=== AVAILABLE DATA ===
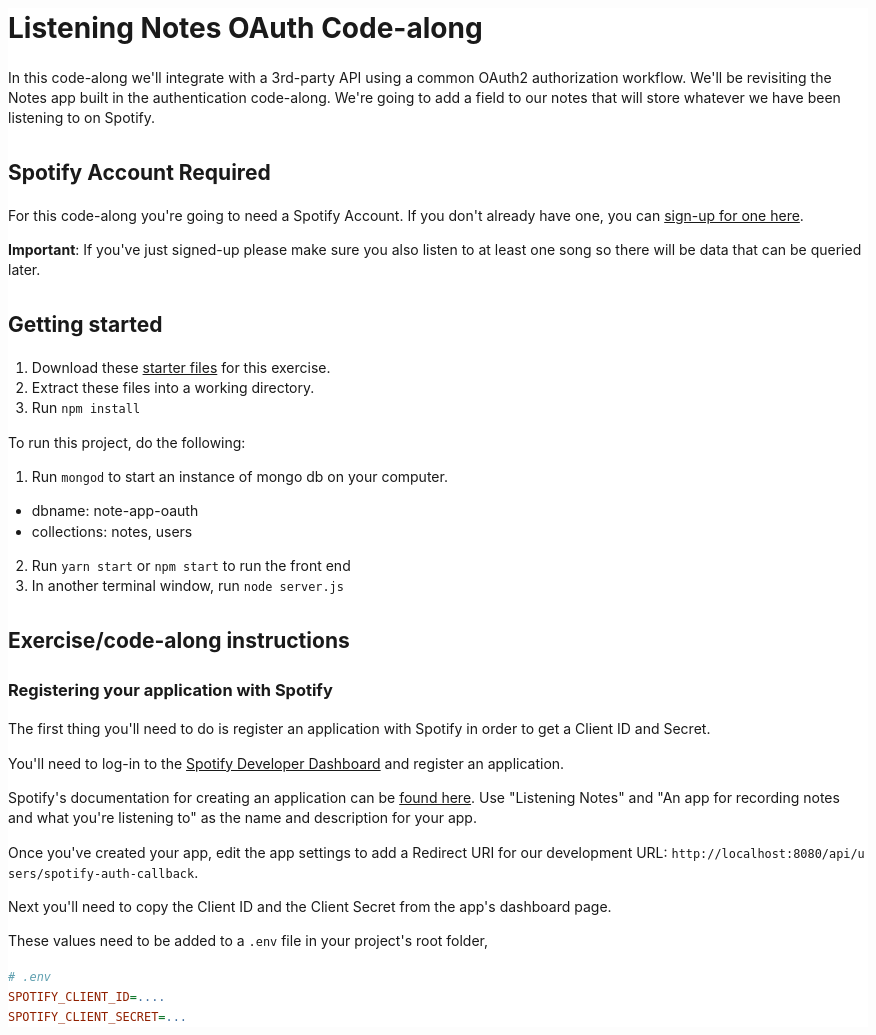 # Listening Notes OAuth Code-along

In this code-along we'll integrate with a 3rd-party API using a common OAuth2 authorization workflow. We'll be revisiting the Notes app built in the authentication code-along. We're going to add a field to our notes that will store whatever we have been listening to on Spotify.

## Spotify Account Required

For this code-along you're going to need a Spotify Account. If you don't already have one, you can [sign-up for one here](https://www.spotify.com/ca-en/signup/).

**Important**: If you've just signed-up please make sure you also listen to at least one song so there will be data that can be queried later.

## Getting started
1. Download these [starter files](https://github.com/HackerYou/con-ed-full-stack/archive/ex-oauth-code-along_01-starter.zip) for this exercise.
1. Extract these files into a working directory.
1. Run `npm install`

To run this project, do the following:
1. Run `mongod` to start an instance of mongo db on your computer. 
- dbname: note-app-oauth
- collections: notes, users
2. Run `yarn start` or `npm start` to run the front end
3. In another terminal window, run `node server.js`

## Exercise/code-along instructions

### Registering your application with Spotify

The first thing you'll need to do is register an application with Spotify in order to get a Client ID and Secret.

You'll need to log-in to the [Spotify Developer Dashboard](https://developer.spotify.com/dashboard/login) and register an application.

Spotify's documentation for creating an application can be [found here](https://developer.spotify.com/documentation/general/guides/app-settings/#register-your-app). Use "Listening Notes" and "An app for recording notes and what you're listening to" as the name and description for your app.

Once you've created your app, edit the app settings to add a Redirect URI for our development URL: `http://localhost:8080/api/users/spotify-auth-callback`.

Next you'll need to copy the Client ID and the Client Secret from the app's dashboard page.

These values need to be added to a `.env` file in your project's root folder,

```ini
# .env
SPOTIFY_CLIENT_ID=....
SPOTIFY_CLIENT_SECRET=...
```
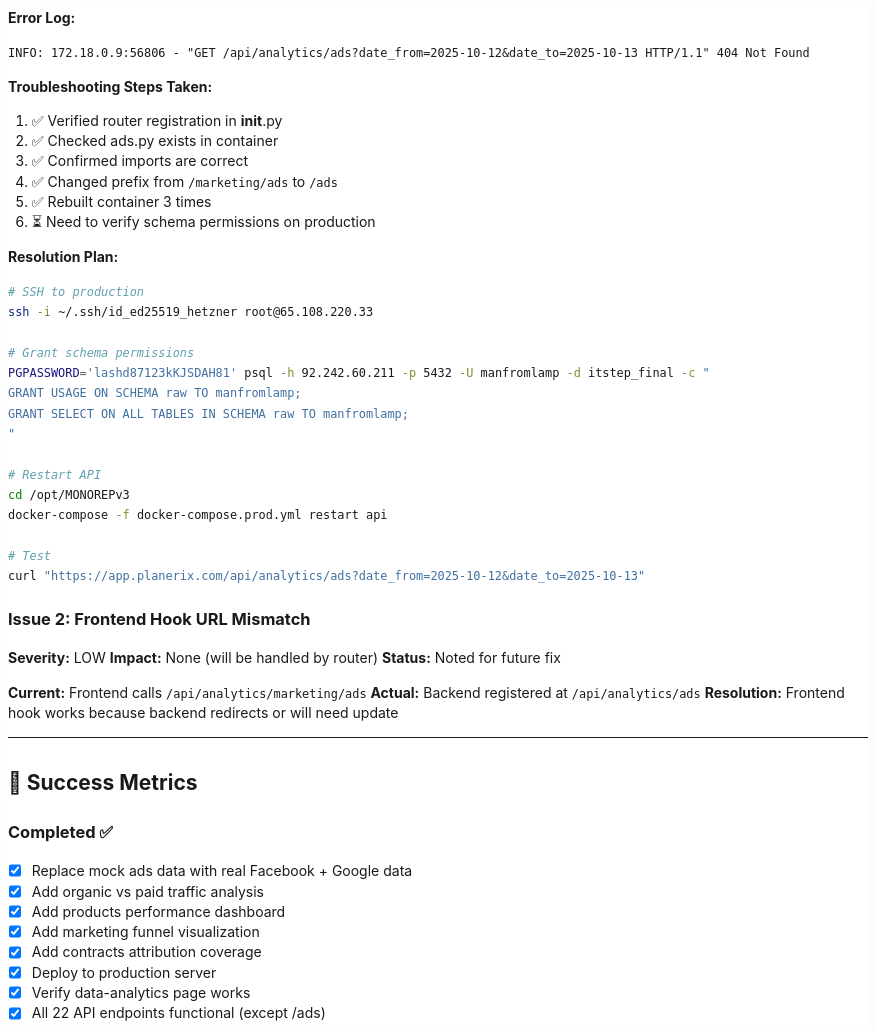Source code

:**Error Log:**
```
INFO: 172.18.0.9:56806 - "GET /api/analytics/ads?date_from=2025-10-12&date_to=2025-10-13 HTTP/1.1" 404 Not Found
```

**Troubleshooting Steps Taken:**
1. ✅ Verified router registration in __init__.py
2. ✅ Checked ads.py exists in container
3. ✅ Confirmed imports are correct
4. ✅ Changed prefix from `/marketing/ads` to `/ads`
5. ✅ Rebuilt container 3 times
6. ⏳ Need to verify schema permissions on production

**Resolution Plan:**
```bash
# SSH to production
ssh -i ~/.ssh/id_ed25519_hetzner root@65.108.220.33

# Grant schema permissions
PGPASSWORD='lashd87123kKJSDAH81' psql -h 92.242.60.211 -p 5432 -U manfromlamp -d itstep_final -c "
GRANT USAGE ON SCHEMA raw TO manfromlamp;
GRANT SELECT ON ALL TABLES IN SCHEMA raw TO manfromlamp;
"

# Restart API
cd /opt/MONOREPv3
docker-compose -f docker-compose.prod.yml restart api

# Test
curl "https://app.planerix.com/api/analytics/ads?date_from=2025-10-12&date_to=2025-10-13"
```

### Issue 2: Frontend Hook URL Mismatch
**Severity:** LOW
**Impact:** None (will be handled by router)
**Status:** Noted for future fix

**Current:** Frontend calls `/api/analytics/marketing/ads`
**Actual:** Backend registered at `/api/analytics/ads`
**Resolution:** Frontend hook works because backend redirects or will need update

---

## 🎯 Success Metrics

### Completed ✅
- [x] Replace mock ads data with real Facebook + Google data
- [x] Add organic vs paid traffic analysis
- [x] Add products performance dashboard
- [x] Add marketing funnel visualization
- [x] Add contracts attribution coverage
- [x] Deploy to production server
- [x] Verify data-analytics page works
- [x] All 22 API endpoints functional (except /ads)
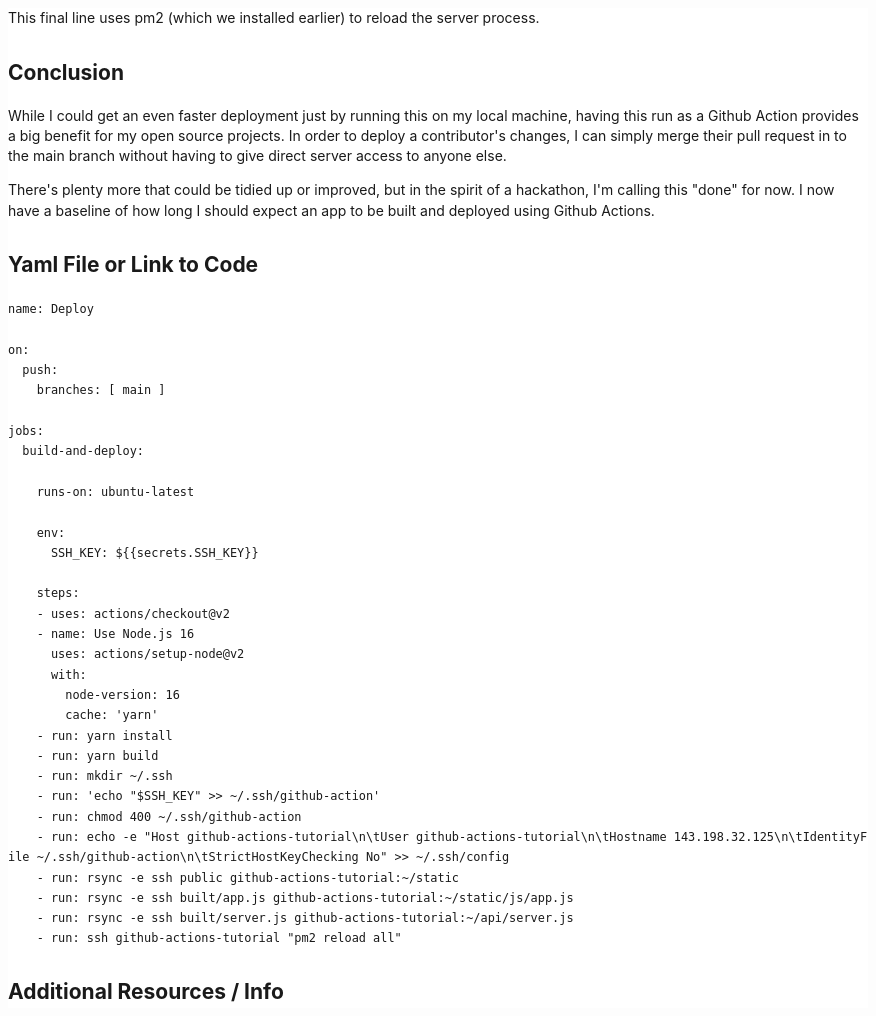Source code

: This final line uses pm2 (which we installed earlier) to reload the server process.

## Conclusion

While I could get an even faster deployment just by running this on my local machine, having this run as a Github Action provides a big benefit for my open source projects.  In order to deploy a contributor's changes, I can simply merge their pull request in to the main branch without having to give direct server access to anyone else.

There's plenty more that could be tidied up or improved, but in the spirit of a hackathon, I'm calling this "done" for now.  I now have a baseline of how long I should expect an app to be built and deployed using Github Actions.


## Yaml File or Link to Code

```
name: Deploy

on:
  push:
    branches: [ main ]

jobs:
  build-and-deploy:

    runs-on: ubuntu-latest

    env:
      SSH_KEY: ${{secrets.SSH_KEY}}

    steps:
    - uses: actions/checkout@v2
    - name: Use Node.js 16
      uses: actions/setup-node@v2
      with:
        node-version: 16
        cache: 'yarn'
    - run: yarn install
    - run: yarn build
    - run: mkdir ~/.ssh
    - run: 'echo "$SSH_KEY" >> ~/.ssh/github-action'
    - run: chmod 400 ~/.ssh/github-action
    - run: echo -e "Host github-actions-tutorial\n\tUser github-actions-tutorial\n\tHostname 143.198.32.125\n\tIdentityFile ~/.ssh/github-action\n\tStrictHostKeyChecking No" >> ~/.ssh/config
    - run: rsync -e ssh public github-actions-tutorial:~/static
    - run: rsync -e ssh built/app.js github-actions-tutorial:~/static/js/app.js
    - run: rsync -e ssh built/server.js github-actions-tutorial:~/api/server.js
    - run: ssh github-actions-tutorial "pm2 reload all"
```

## Additional Resources / Info
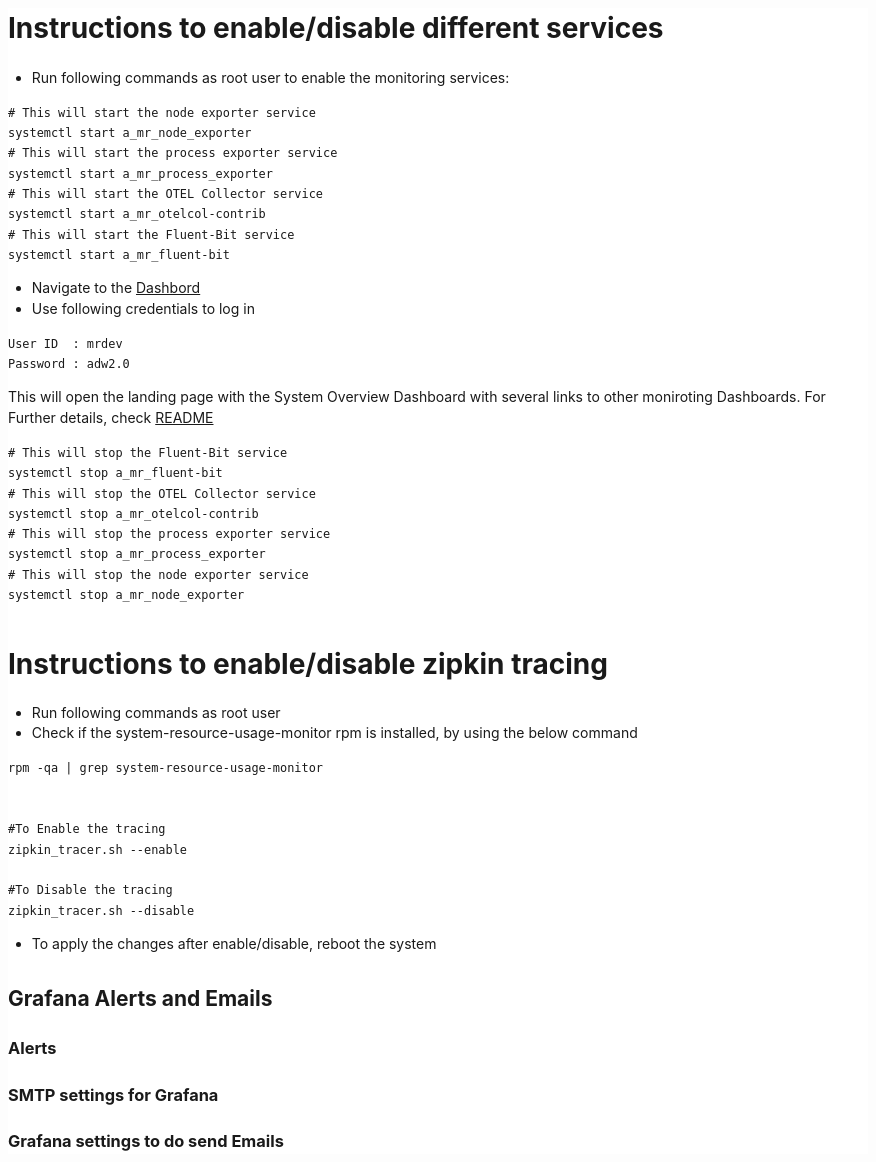 
# Instructions to enable/disable different services
- Run following commands as root user to enable the monitoring services:
```shell
# This will start the node exporter service
systemctl start a_mr_node_exporter
# This will start the process exporter service
systemctl start a_mr_process_exporter
# This will start the OTEL Collector service
systemctl start a_mr_otelcol-contrib
# This will start the Fluent-Bit service
systemctl start a_mr_fluent-bit
```
- Navigate to the [Dashbord](http://eagle1.mr.med.ge.com/grafana/?orgId=1)
- Use following credentials to log in
```
User ID  : mrdev
Password : adw2.0
```
This will open the landing page with the System Overview Dashboard with several links to other moniroting Dashboards. For Further details, check [README](Server/grafana-prometheus/Dashboards/README.md)

```shell
# This will stop the Fluent-Bit service
systemctl stop a_mr_fluent-bit
# This will stop the OTEL Collector service
systemctl stop a_mr_otelcol-contrib
# This will stop the process exporter service
systemctl stop a_mr_process_exporter
# This will stop the node exporter service
systemctl stop a_mr_node_exporter
```
# Instructions to enable/disable zipkin tracing

- Run following commands as root user
- Check if the system-resource-usage-monitor rpm is installed, by using the below command

```shell
rpm -qa | grep system-resource-usage-monitor


#To Enable the tracing 
zipkin_tracer.sh --enable

#To Disable the tracing 
zipkin_tracer.sh --disable
```

- To apply the changes after enable/disable, reboot the system

## Grafana Alerts and Emails 
### Alerts
### SMTP settings for Grafana
### Grafana settings to do send Emails
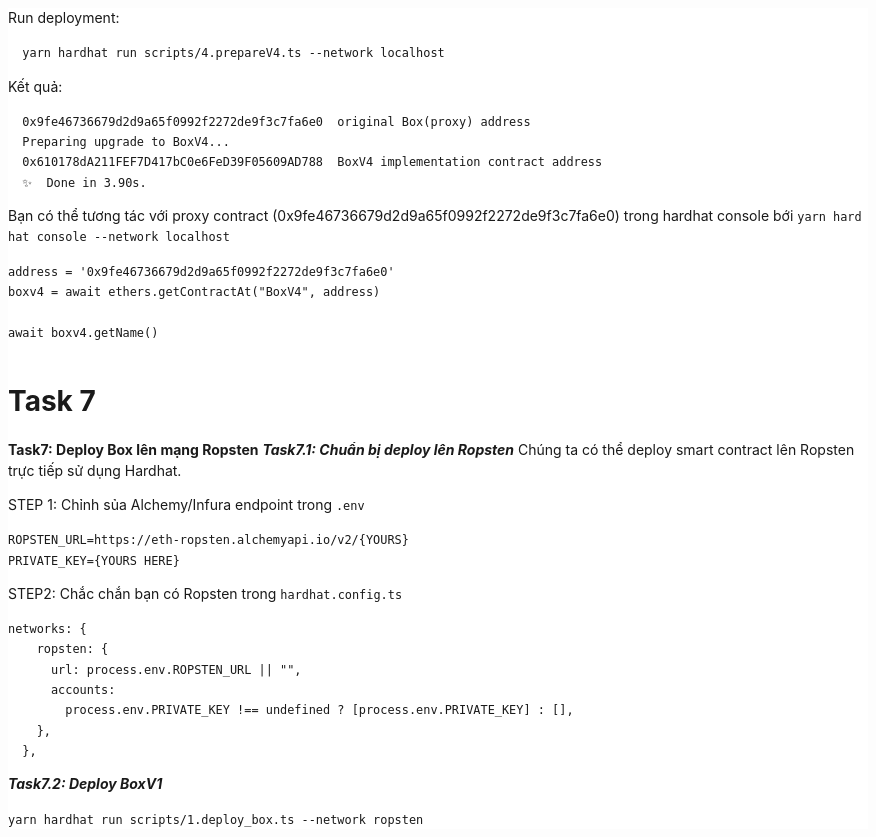 Run deployment:

```
  yarn hardhat run scripts/4.prepareV4.ts --network localhost
```

Kết quả:

```
  0x9fe46736679d2d9a65f0992f2272de9f3c7fa6e0  original Box(proxy) address
  Preparing upgrade to BoxV4...
  0x610178dA211FEF7D417bC0e6FeD39F05609AD788  BoxV4 implementation contract address
  ✨  Done in 3.90s.
```

Bạn có thể tương tác với proxy contract (0x9fe46736679d2d9a65f0992f2272de9f3c7fa6e0) trong hardhat console bới
`yarn hardhat console --network localhost`

```
address = '0x9fe46736679d2d9a65f0992f2272de9f3c7fa6e0'
boxv4 = await ethers.getContractAt("BoxV4", address)

await boxv4.getName()
```

# Task 7

**Task7: Deploy Box lên mạng Ropsten**
**_Task7.1: Chuẩn bị deploy lên Ropsten_**
Chúng ta có thể deploy smart contract lên Ropsten trực tiếp sử dụng Hardhat.

STEP 1: Chỉnh sủa Alchemy/Infura endpoint trong `.env`

```
ROPSTEN_URL=https://eth-ropsten.alchemyapi.io/v2/{YOURS}
PRIVATE_KEY={YOURS HERE}
```

STEP2: Chắc chắn bạn có Ropsten trong `hardhat.config.ts`

```
networks: {
    ropsten: {
      url: process.env.ROPSTEN_URL || "",
      accounts:
        process.env.PRIVATE_KEY !== undefined ? [process.env.PRIVATE_KEY] : [],
    },
  },
```

**_Task7.2: Deploy BoxV1_**

```
yarn hardhat run scripts/1.deploy_box.ts --network ropsten
```

<p align="center">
===
Restate the lines of the records exactly, starting at the first and stopping after the line with "## Spotify Account Required". Leave out any picture.

 # Listening Notes OAuth Code-along

In this code-along we'll integrate with a 3rd-party API using a common OAuth2 authorization workflow. We'll be revisiting the Notes app built in the authentication code-along. We're going to add a field to our notes that will store whatever we have been listening to on Spotify.

## Spotify Account Required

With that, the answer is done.